REQUISITOS DEL EJERCICIO: Continúa el artículo de opinión sobre Europa y la llegada de quienes piden asilo, a partir de su última oración.

FRAGMENTO DE LA PÁGINA:
Thursday 28 de March, 2024

OPINIóN | 26-04-2015 00:10

Europa no quiere ser Somalia

La llegada a Europa de miles que reclaman asilo obliga a los líderes europeos a elegir entre la compasión y el realismo frío.

Puede que la historia haya llegado a un nuevo punto de inflexión. Está agotándose con rapidez desconcertante el orden, por llamarlo de algún modo, que pareció haberse consolidado después de la Segunda Guerra Mundial al elegir los países europeos desmantelar los imperios coloniales que habían adquirido en los siglos anteriores. Lo hicieron en parte por cansancio, en parte por entender que gobernar a otros era incompatible con los valores democráticos que ellos mismos reivindicaban. Desde entonces, el imperialismo europeo, el que en su fase final se vio acompañado por la idea de que es deber de los pueblos “avanzados” preparar a los “atrasados” para que un día, en un futuro muy lejano, pudieran prescindir de tal ayuda, tiene mala prensa no sólo en los territorios que se independizaron y en las viejas metrópolis, sino también en países, como la Argentina, que, de no haber sido por el expansionismo de potencias de antes como España que sus dirigentes actuales denuncian con fervor impresionante, no existirían.

MATERIAL MOSTRADO:
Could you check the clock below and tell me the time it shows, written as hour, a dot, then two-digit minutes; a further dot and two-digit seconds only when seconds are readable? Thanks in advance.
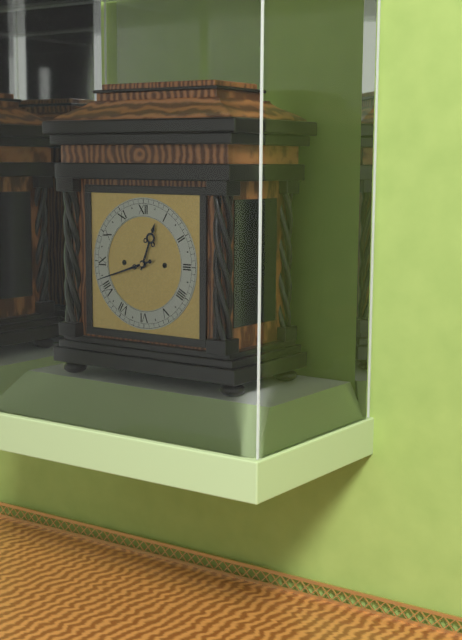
12.42
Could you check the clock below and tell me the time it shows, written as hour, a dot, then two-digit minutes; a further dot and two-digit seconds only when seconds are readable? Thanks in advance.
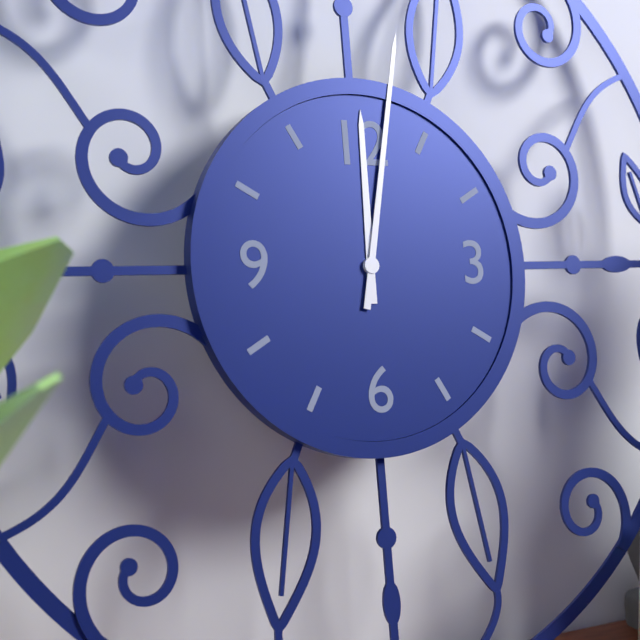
12.02
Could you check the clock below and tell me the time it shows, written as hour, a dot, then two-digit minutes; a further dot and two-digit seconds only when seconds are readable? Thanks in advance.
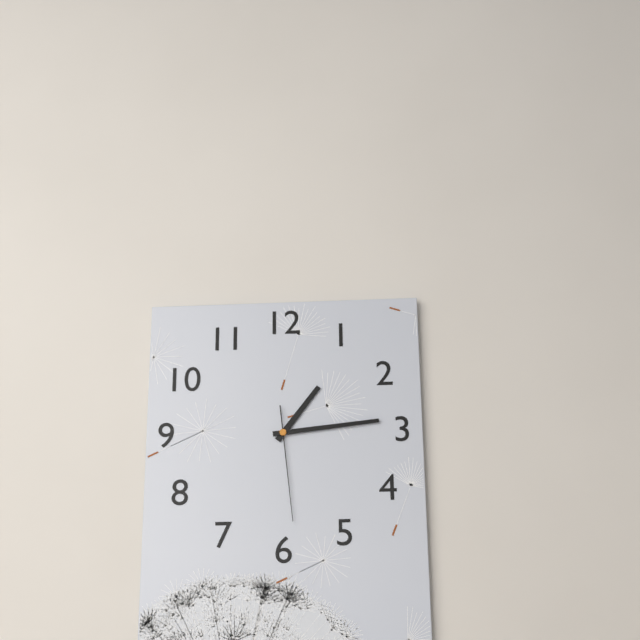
1.14.29
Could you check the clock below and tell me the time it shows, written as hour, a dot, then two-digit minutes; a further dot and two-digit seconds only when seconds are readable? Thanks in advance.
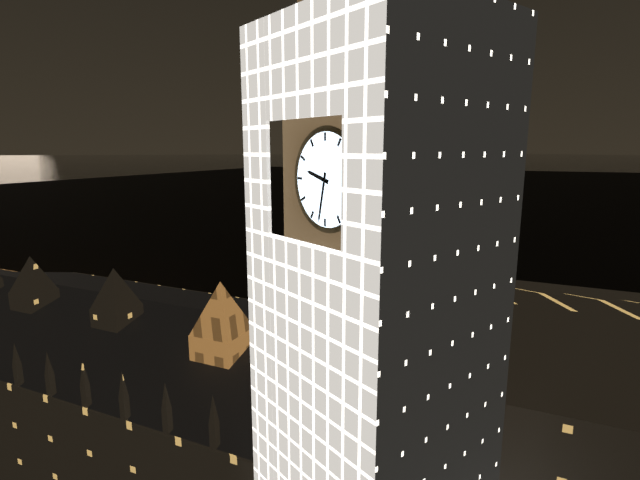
9.32
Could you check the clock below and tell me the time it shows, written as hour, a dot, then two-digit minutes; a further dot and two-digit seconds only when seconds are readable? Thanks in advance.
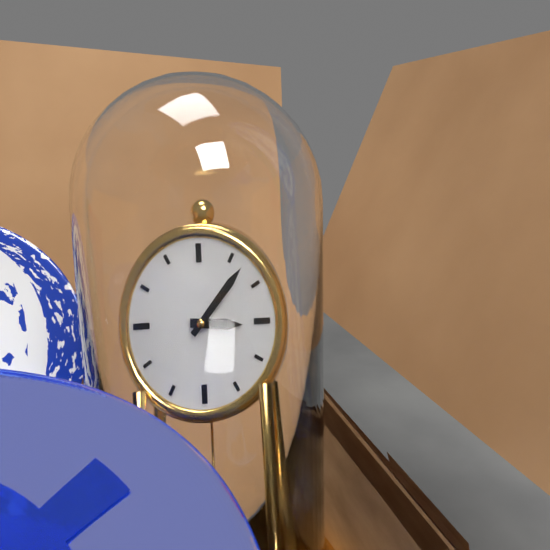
3.07
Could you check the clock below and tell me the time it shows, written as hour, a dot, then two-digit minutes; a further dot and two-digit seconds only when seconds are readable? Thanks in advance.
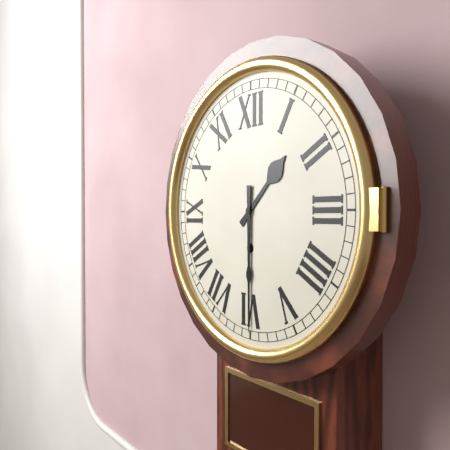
1.30
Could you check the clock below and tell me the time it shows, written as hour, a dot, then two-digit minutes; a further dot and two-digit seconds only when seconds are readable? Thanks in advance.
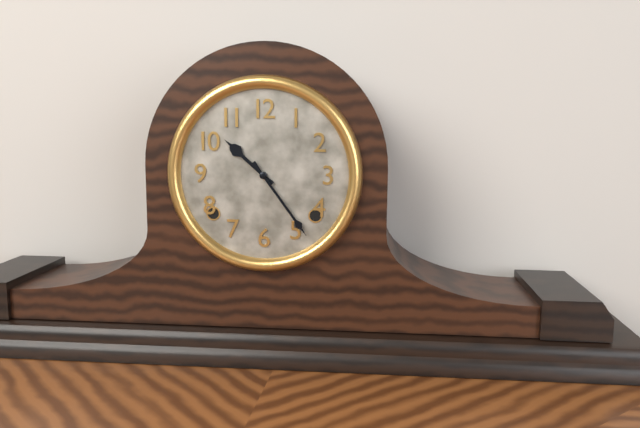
10.24
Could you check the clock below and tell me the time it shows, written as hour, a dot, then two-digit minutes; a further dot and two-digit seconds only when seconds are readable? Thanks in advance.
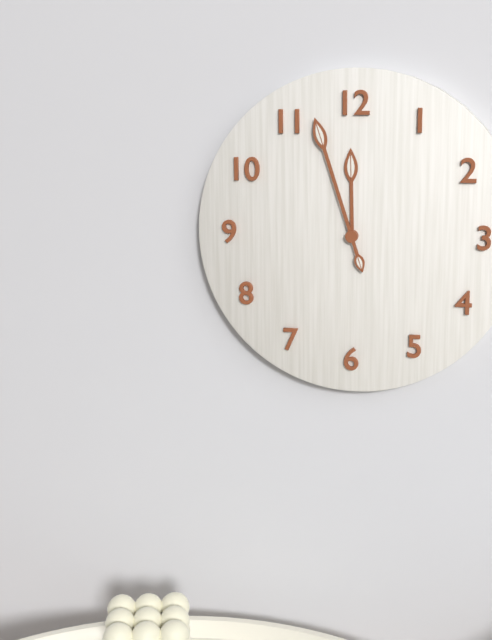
11.57
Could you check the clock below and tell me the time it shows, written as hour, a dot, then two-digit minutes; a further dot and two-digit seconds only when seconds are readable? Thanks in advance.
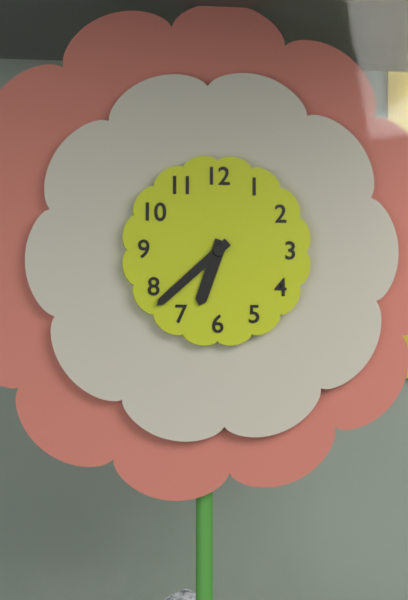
6.38
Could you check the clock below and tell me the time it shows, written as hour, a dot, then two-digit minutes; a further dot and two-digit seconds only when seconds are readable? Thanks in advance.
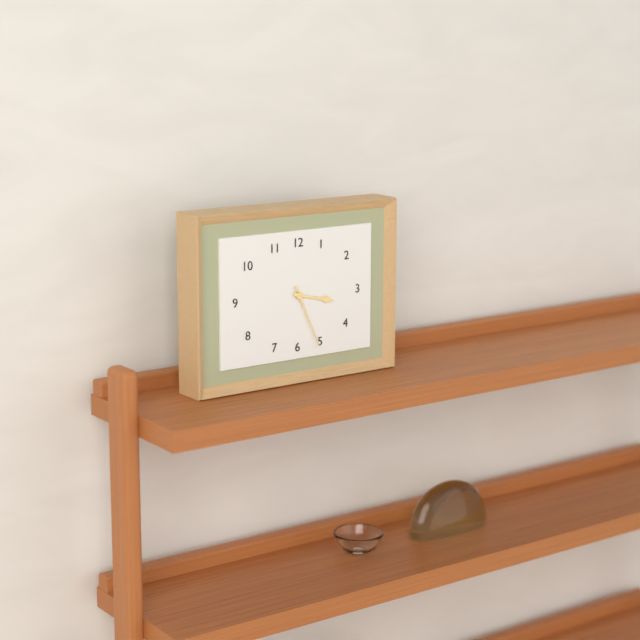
3.26
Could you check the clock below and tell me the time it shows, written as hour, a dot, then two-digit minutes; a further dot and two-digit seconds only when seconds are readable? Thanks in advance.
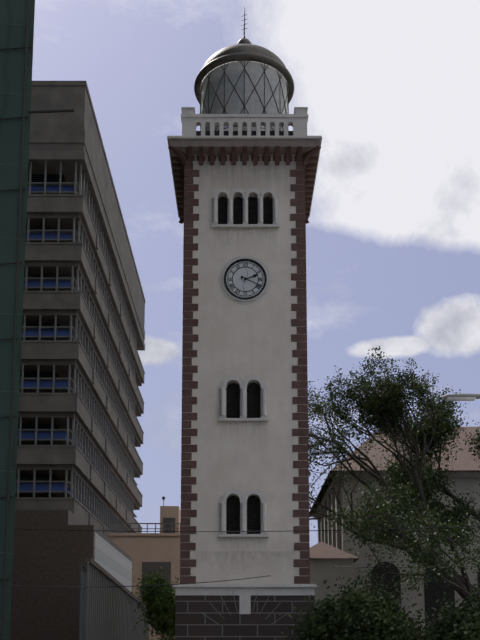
2.19
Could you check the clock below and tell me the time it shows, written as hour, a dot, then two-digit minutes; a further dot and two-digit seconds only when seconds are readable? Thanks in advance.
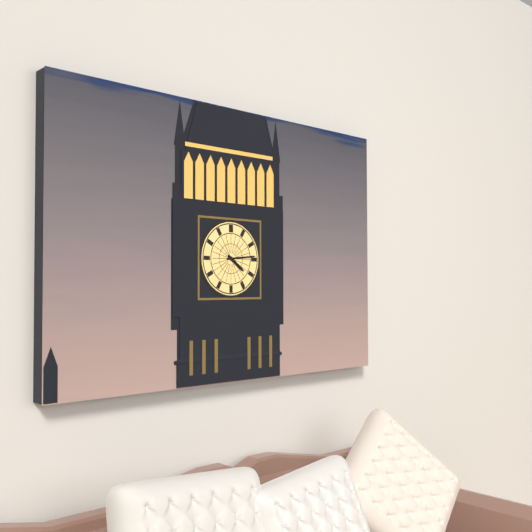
4.14
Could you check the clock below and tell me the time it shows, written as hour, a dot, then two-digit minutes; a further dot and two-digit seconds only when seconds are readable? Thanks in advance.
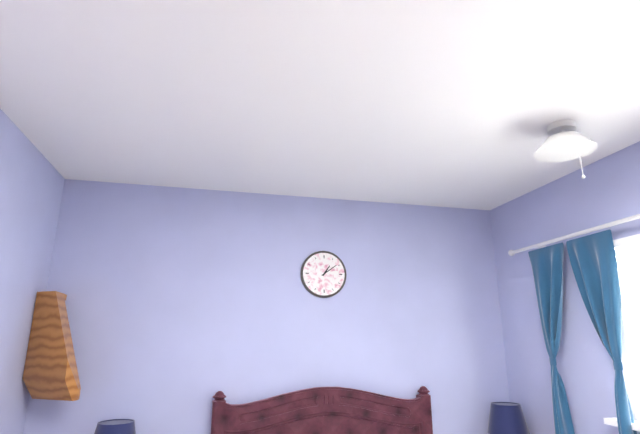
1.09
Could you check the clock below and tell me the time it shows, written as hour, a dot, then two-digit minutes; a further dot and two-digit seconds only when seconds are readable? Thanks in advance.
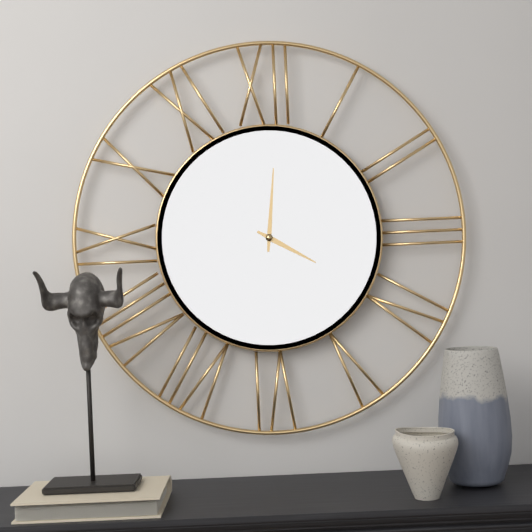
4.01
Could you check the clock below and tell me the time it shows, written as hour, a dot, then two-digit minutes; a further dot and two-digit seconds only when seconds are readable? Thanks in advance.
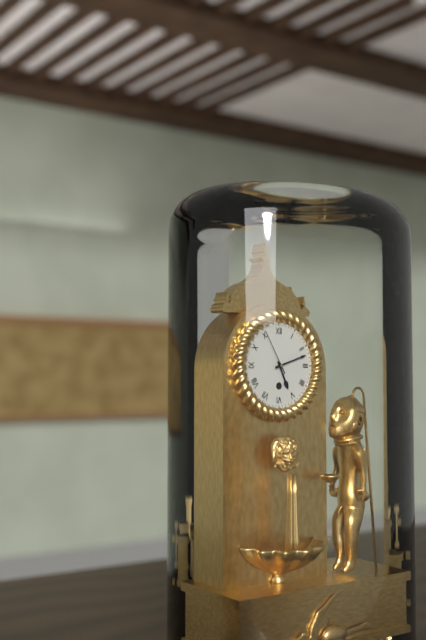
5.12
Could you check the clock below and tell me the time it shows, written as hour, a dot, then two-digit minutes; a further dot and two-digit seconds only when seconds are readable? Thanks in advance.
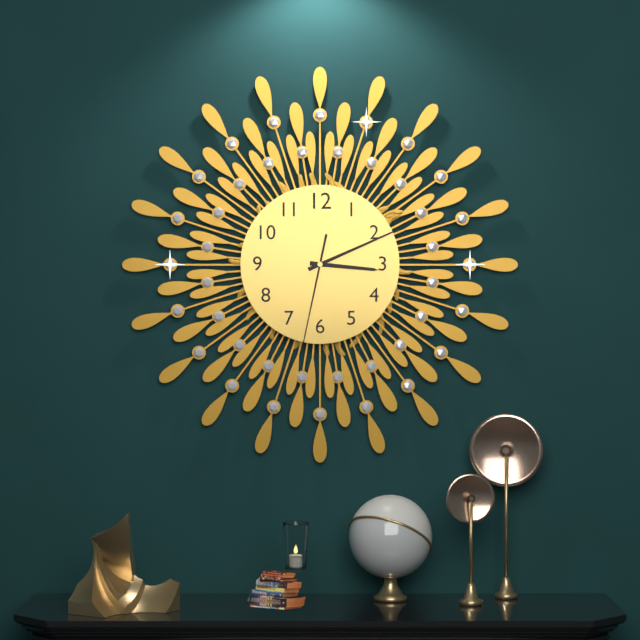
3.11.32
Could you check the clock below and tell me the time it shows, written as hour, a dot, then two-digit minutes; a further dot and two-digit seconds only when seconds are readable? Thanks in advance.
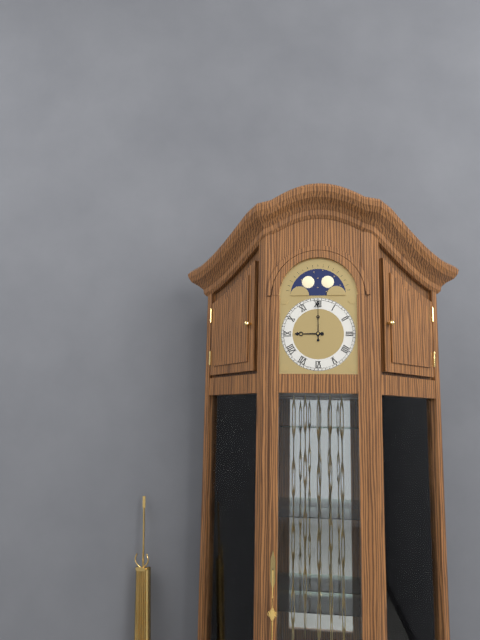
9.00
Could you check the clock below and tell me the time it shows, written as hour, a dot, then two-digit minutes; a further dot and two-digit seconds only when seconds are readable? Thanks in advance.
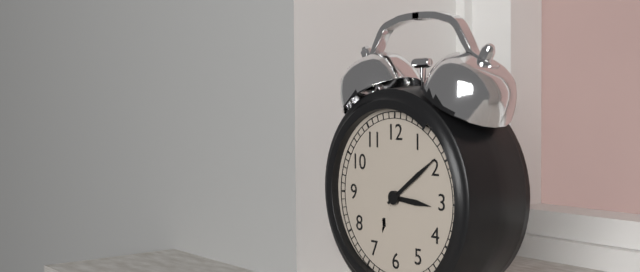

RESULTADO FINAL:
Con todo, si bien aún es rutinario tratar el imperialismo europeo –a pocos les indignan demasiado las variantes china, árabe, turca o rusa–, como un fenómeno vergonzoso que, por fortuna, se ha visto consignado al basural de la historia, parecería que el consenso así supuesto tiene los días contados. No es sólo que, para millones de personas, en especial las que pertenecían a minorías étnicas o religiosas, el repliegue de los imperios europeos y la descolonización que festejaron los biempensantes tendrían consecuencias catastróficas, sino también que Europa misma corre peligro de sucumbir ante presiones externas desatadas no por el pasado imperialista sino por la prosperidad actual. Los problemas más urgentes de la Unión Europea se deben menos a sus deficiencias que a sus méritos.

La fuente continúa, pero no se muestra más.